When thinking about politics, remember: most hackers are more paranoid than the average person. A lot more. Because our training tends to show us what damage can be done, and that people will do damage for the hell of it [https://medium.com/@blakeross/mr-fart-s-favorite-colors-3177...]. When the Boston Marathon was bombed, the police put the city on basically a full-panic lockdown to catch two men; a lot of people were okay with this because it made them feel viscerally safer, not because they were trained wrong by a corrupt elite. You disregard the actual state of human nature to assume otherwise, which is probably disadvantageous.

1 comments

And yet many facets of the government were designed from an assumption that organizations do develop ulterior motives. Checks and balances, the adversarial justice system, and the Bill of Rights, to name some fundamental meta-topics. An abstract "don't tread on me" is deep within the American psyche, yet it very easily remains abstract, especially when steered that way.
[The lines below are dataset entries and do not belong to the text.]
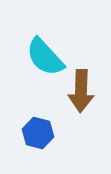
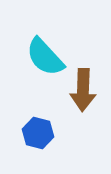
brown arrow: moved 2 px right, 1 px up
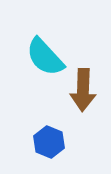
blue hexagon: moved 11 px right, 9 px down; rotated 8 degrees clockwise
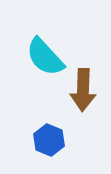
blue hexagon: moved 2 px up
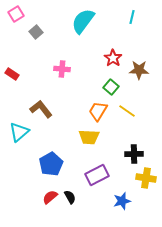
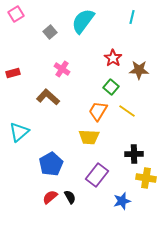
gray square: moved 14 px right
pink cross: rotated 28 degrees clockwise
red rectangle: moved 1 px right, 1 px up; rotated 48 degrees counterclockwise
brown L-shape: moved 7 px right, 12 px up; rotated 10 degrees counterclockwise
purple rectangle: rotated 25 degrees counterclockwise
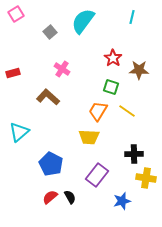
green square: rotated 21 degrees counterclockwise
blue pentagon: rotated 15 degrees counterclockwise
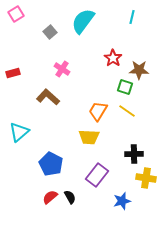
green square: moved 14 px right
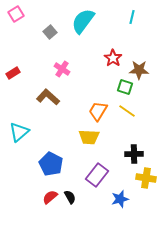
red rectangle: rotated 16 degrees counterclockwise
blue star: moved 2 px left, 2 px up
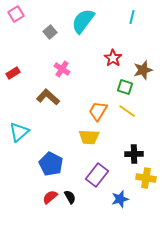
brown star: moved 4 px right; rotated 18 degrees counterclockwise
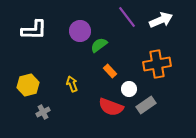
I agree with your general point about human nature of blindly trusting the biggest stick, but that doesn't mean we should avoid blaming the scumbag mass media for abdicating their traditional duty of critical analysis and turning into pravda.us. If someone wants to ascribe this to an explicit conspiracy with an evil cabal while I simply see panicked well-to-do ignorants promulgating their bubble, I'm not going to let disagreements about details get in the way of agreeing on the commonalities. Any such dissenting viewpoint is a step on the path of extricating oneself from the infopocalyptic centralization we're finding ourselves being pushed into.